McKinney v. State

Sognier, Judge.

Appellant was convicted of attempted robbery of a convenience store.

1. Appellant contends the trial court erred by denying his challenge for cause of a prospective juror who was a superior court judge, and had acted previously in appellant’s case by issuing two pretrial orders.

The record reflects that the prospective juror/judge issued two pretrial orders in the instant case, and accepted appellant’s plea to the charge. Appellant’s challenge for cause on these grounds was denied and he exercised a peremptory challenge to have the prospective juror excused. All trials should be kept free from even a suspicion of irregularity, and the nature of potentially prejudicial circumstances obviated the necessity of showing actual prejudice. Pierce v. Altman, 147 Ga. App. 22, 25 (248 SE2d 34) (1978). Thus, it was error to deny *79appellant’s challenge for cause when the prospective juror/judge had acted previously in the same case. However, the error is harmless here, as the judge was challenged peremptorily and appellant did not exhaust his peremptory challenges in order to strike the juror. See Foster v. State, 240 Ga. 858, 859 (2) (242 SE2d 600) (1978). Further, the evidence against appellant was overwhelming and it is highly probable that the error in not sustaining appellant’s challenge for cause did not contribute to the verdict in this case. Hamilton v. State, 239 Ga. 72, 77 (235 SE2d 515) (1977).

2. Appellant contends error in the admission into evidence, over objection, of a piece of candy because no chain of custody was established.

The store manager who was the victim of the robbery by appellant testified that she sold six York mint patties to appellant. He departed, returned five minutes later, and robbed the store. When apprehended a few minutes later appellant had one York mint pattie in his pocket, which was the piece of candy admitted at trial. Appellant argues that the candy should not have been admitted without a showing that it was the same candy found in appellant’s pocket. This argument is without merit.

Items which are distinct and recognizable physical objects which can be identified by observation are admissible in evidence without first establishing a chain of custody. Harper v. State, 251 Ga. 183, 185 (1) (304 SE2d 693) (1983).
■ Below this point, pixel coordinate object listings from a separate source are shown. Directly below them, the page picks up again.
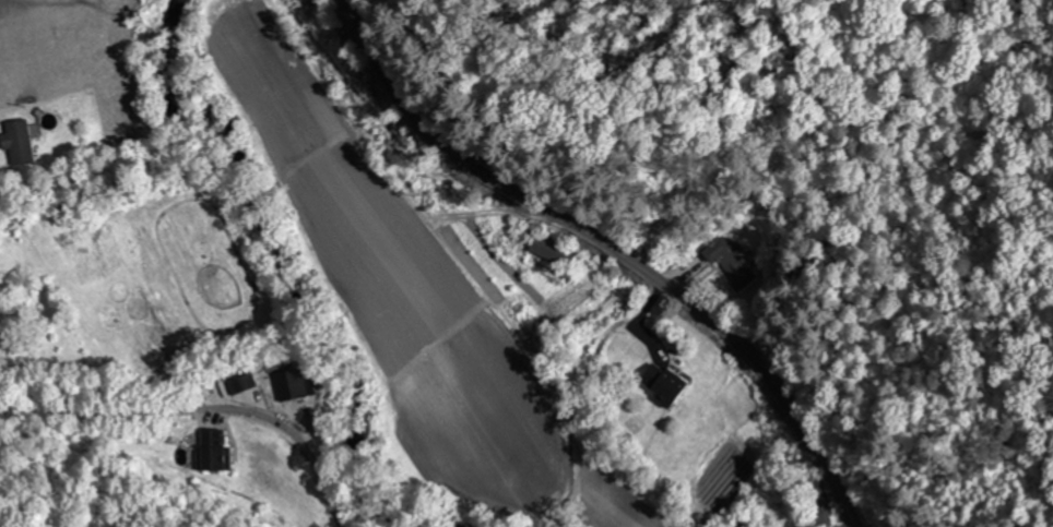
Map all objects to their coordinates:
building: (21, 143)
road: (612, 249)
building: (548, 250)
building: (729, 261)
building: (3, 332)
building: (295, 382)
building: (658, 383)
building: (211, 450)
building: (818, 506)
building: (745, 522)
The York mint pattie was such an item, and thus, was admissible. Any possible error in admitting the piece of candy was harmless, as subsequent to admission of the candy a chain of custody was, in fact, established by a police officer who also positively identified the candy as that which was taken from appellant. Hence, there was no error.

3. Lastly, appellant alleges error in the denial of his motion for a mistrial after the deadlocked jury returned a non-unanimous verdict. The transcript reflects that after more than an hour of deliberations the jury reported it was deadlocked 11 to 1. The trial court then gave the so-called “dynamite charge” (Allen v. United States, 164 U. S. 492 (17 SC 154, 41 LE 528)) and excused the jury until the following day. The following day the jury returned a verdict of guilty. When the jury was polled the last juror stated the verdict was not his verdict. The court then directed the jury to return to the jury room and resume deliberations on a verdict. A few minutes later the jury again returned a verdict of guilty. When polled, each juror stated this was his or her verdict. Appellant then moved for a mistrial, contending the “holdout” juror was coerced into a verdict. We do not agree.

Under the circumstances here, where it is contended a juror did not assent to the verdict, a motion for a mistrial is not the appropriate remedy and the court did not err by not granting it. The proper *80motion would have been that the verdict not be received and the jury be directed to retire for further deliberation on a verdict. Mills v. State, 160 Ga. App. 49 (2) (286 SE2d 55) (1981). Since the correct procedure was followed there was no error.

Decided March 8, 1985 Rehearing denied March 21, 1985 James W. Hall, Jr., for appellant. H. Lamar Cole, District Attorney, Fred R. Simpson, Assistant District Attorney, for appellee.

Judgment affirmed.

Deen, P. J., and McMurray, P. J., concur.